We accept that commissioning bodies play an important role in ensuring that the organisations from which it commissions services are delivering effective and open complaints arrangements, and delivering their statutory responsibilities. Complaints contain valuable information that commissioners should be aware of. However, we consider requiring Trusts to provide all complaints information will place a significant bureaucratic burden on both the service provider and the commissioning body. To be meaningful, commissioners would need to be aware of, and understand each complaint, which would also be an unjustifiable duplication of resources.
The Review of the Handling of Complaints in NHS Hospitals recommends that ‘there should be Board-led scrutiny of complaints. All boards and chief executives should receive monthly reports on complaints and the action taken, including an evaluation of the effectiveness of the action.

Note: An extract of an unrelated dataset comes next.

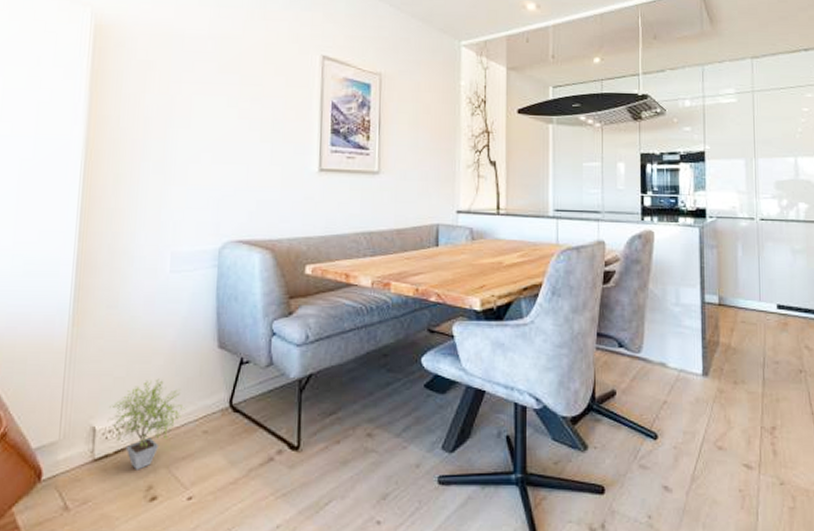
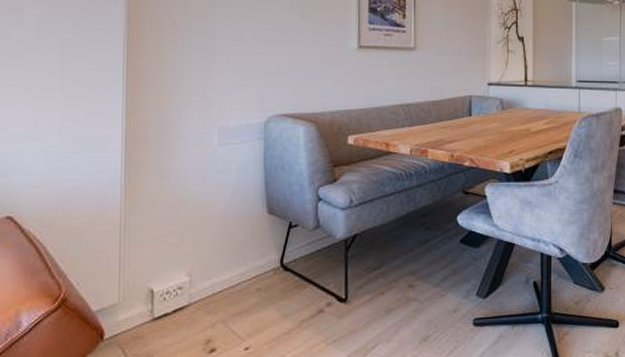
potted plant: present [107,378,187,470] -> none [164,243,240,327]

These reports should be available to the Chief Inspector of Hospitals.’
The Department of Health will ensure that each quarter every hospital publishes information on the complaints it has received. This will include:
- the number of complaints received, as a percentage of patient interventions in that period
- the number of complaints the hospital has been informed have subsequently been referred to the Ombudsman, and
- lessons learned and improvements made as a result of complaints.
The Department of Health will work with NHS England and other key partners to determine the most effective mechanism through which to achieve these outcomes
It is important for organisations to be accountable to the public for the way they handle complaints. The Department of Health, working with the Health and Social Care Information Centre, committed to developing a system that enabled Trusts to publish accurate, detailed quarterly data on the number of complaints received, and to enable comparison across hospitals. The overall aim of the revisions is to provide members of the public and regulatory bodies with frequent, more meaningful data which will identify organisations whose level of complaints, whether high or low, suggests there may be cause for concern. Hospitals will begin revised collections from April 2015, with the first quarterly report envisaged by late summer 2015. It is expected the public can begin to compare Trusts’ complaints data by late Autumn 2015.
The Department of Health is working with NHS England to strengthen the 15/16 NHS Standard contract so it includes the need to prominently display complaints information.
Sir Mike Richard’s thematic complaints report was published in December 2014. It covers acute inspections, primary care, and social care and identifies trends and themes in complaints handling drawn from the inspections done by the Care Quality Commission.